On Friday, I finally did a little mechanical bull investigation and discovered that the only bar rumored to have a mechanical bull did INDEED have one . . . but it was broken. Truly tragic. So, instead, we went to a karaoke bar. And I sang. Guys. I never sing. I do not like making an exhibition of myself in public and I try to avoid the spotlight at all times, because when I am in front of people and they're all looking at me and waiting for me to do something, I get embarrassed and my face gets all red and then some asshole (Mary) tells me my face is getting red and then it gets more and more red until I explode or fall through the floor because my face got so hot that I melted. That, my friends, was the longest, most incoherent sentence I have ever written. Sober.
That said, we totally rocked "Ring of Fire." And when I say totally rocked, I mean Johnny Cash probably rolled over in his grave. Sorry, Johnny, but you know I heart you.
You know what is an asshole move? Putting someone's name in to sing karaoke while they are making friends in the bathroom with someone named Pam, who will later breakdance on the karaoke stage. In her track pants.
Saturday was WittFest, and we all spent the majority of the time sitting around and recovering from Friday night. I don't want to say things got out of control on Friday, but I have several bruises, some of which I got when someone dropped me. On the cement. Long story. Probably. I think they broke me, though, because I woke up Saturday at 8:30 AM (!!!), Sunday at 8 AM, and then could not sleep Sunday night. My sleep is broken. Help.

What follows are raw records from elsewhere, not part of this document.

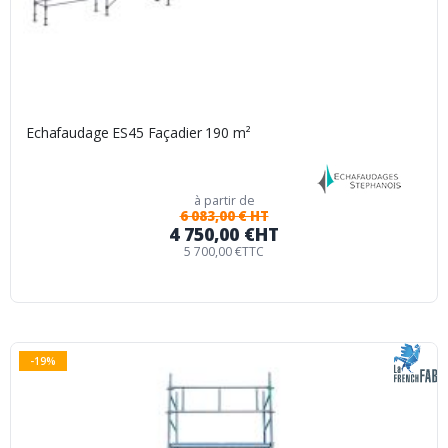
Echafaudage ES45 Façadier 190 m²
à partir de
6 083,00 € HT
4 750,00 €
HT
5 700,00 €
TTC
-19%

Saturday was also the day that The Dirtiest Game of Either Or was played, like EVER. The game is simple. Someone says two things, like "Peanut butter or Jelly" and everyone has to pick one. The person who came up with the category then says the one they choose and whoever DIDN'T say that one has to take a drink. Easy? It is really fun, even when certain engineers try to implement more logic and rules to a game that has pretty much one rule and that is LAUGHTER. Or something. Anyway, things got a little out of control and I think the game broke my brain. I can't stop saying inappropriate things to people I shouldn't be saying them to, like when someone asked me why I was wearing long sleeves yesterday? I told them it was because my arm was bruised from Friday and then? I told them that now I know what an abused wife must feel like. See? Domestic violence is not an appropriate work topic. The filter is no longer there and let's face it, the filter never really worked that well before.
You know, this is probably only interesting to the people who were there this weekend, so I hope the two of you enjoyed it. Hee.